Rolling will moderate this discussion.

  • Panel discussion with local creative leaders on youth and civic engagement, 4:15-5:45 p.m.: The panel discussion with local creative leaders includes Cjala Surratt, member of Everson Museum of Art’s equity and engagement committee, board member of Community Folk Art Center and communications coordinator of Light Work; Sarah Gentile, director of fine arts in the West Genesee School District and former supervisor of fine arts in the Syracuse City School District; Kimberly McCoy, community engagement organizer at ArtRage Gallery; and Rochele Royster, assistant professor of art therapy in the Department of Creative Arts Therapy at Syracuse University and former learning behavior specialist for Chicago Public Schools.
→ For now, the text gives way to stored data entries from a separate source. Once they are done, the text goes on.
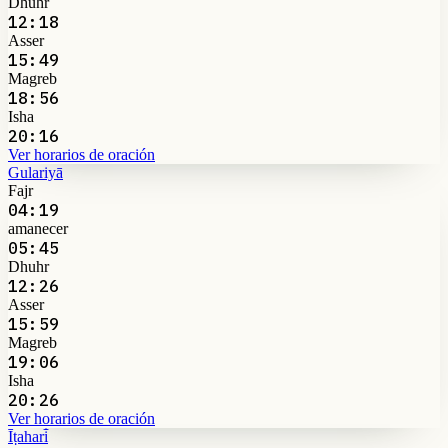
Dhuhr
12:18
Asser
15:49
Magreb
18:56
Isha
20:16
Ver horarios de oración
Gulariyā
Fajr
04:19
amanecer
05:45
Dhuhr
12:26
Asser
15:59
Magreb
19:06
Isha
20:26
Ver horarios de oración
Īṭahari̇̄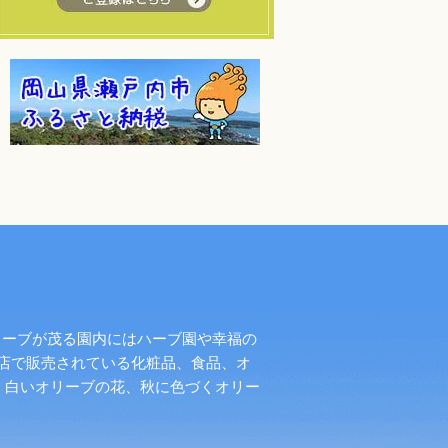
リーブが茂る園内にはハーブ園や幸福の
店で販売されている化粧品、食品、オ
く白いオリーブの花、秋に色づくオリー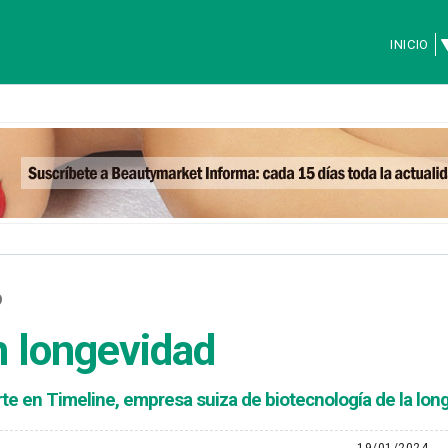
INICIO
O
en longevidad
ierte en Timeline, empresa suiza de biotecnología de la lon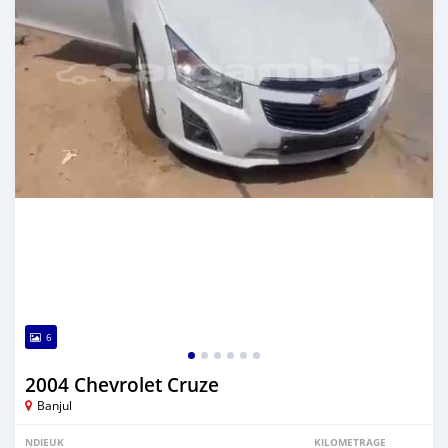
6
2004 Chevrolet Cruze
Banjul
NDIEUK
KILOMETRAGE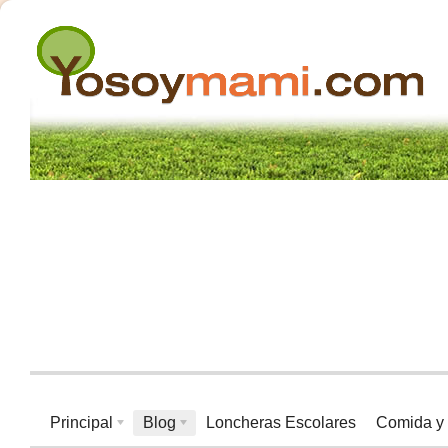
Principal
Blog
Loncheras Escolares
Comida y 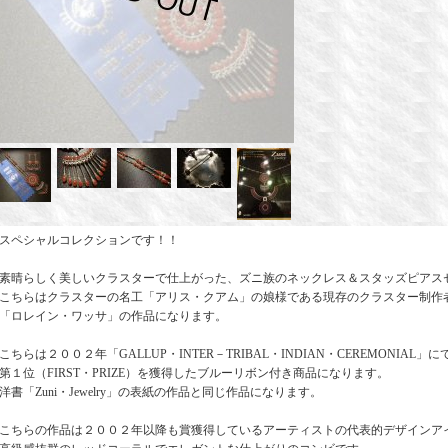
スペシャルコレクションです！！
素晴らしく美しいクラスターで仕上がった、ズニ族のネックレス＆スタッズピアス
こちらはクラスターの名工「アリス・クアム」の娘様である現存のクラスター制作
「ロレイン・ワッサ」の作品になります。
こちらは２００２年「GALLUP・INTER－TRIBAL・INDIAN・CEREMONIAL」に
第１位（FIRST・PRIZE）を獲得したブルーリボン付き商品になります。
洋書「Zuni・Jewelry」の表紙の作品と同じ作品になります。
こちらの作品は２００２年以降も賞獲得しているアーティストの代表的デザインア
Tanisha Jackson, professor of practice in African American Studies and executive director of the Community Folk Art Center at Syracuse University, will moderate this discussion.

  • Spotlight event, 6-7 p.m.: A candid conversation between prominent contemporary artists Carrie Mae Weems and Helen Zughaib. Weems is an American artist working in text, fabric, audio, digital images and installation video who is best known for her photography. Zughaib is a Lebanese American painter and multimedia artist who graduated from Syracuse University in 1981 and now lives and works in Washington, D.C.
    Carrie Mae Weems, Artist in Residence at Syracuse University

    Carrie Mae Weems, Artist in Residence at Syracuse University

Kendall Phillips, co-director of the Lender Center and professor of communication and rhetorical studies in Syracuse University’s College of Visual and Performing Arts, will moderate this discussion.

Featured throughout the day will be a series of small original drawings about the human condition by Jewish American artist Audrey Frank Anastasi. Her three-year study of refugees across people groups, man-made crises, wars, persecutions and social traumas offers a profound visual argument for why creative activity is essential in the address of the acts of inhumanity that have erased and displaced so many lives.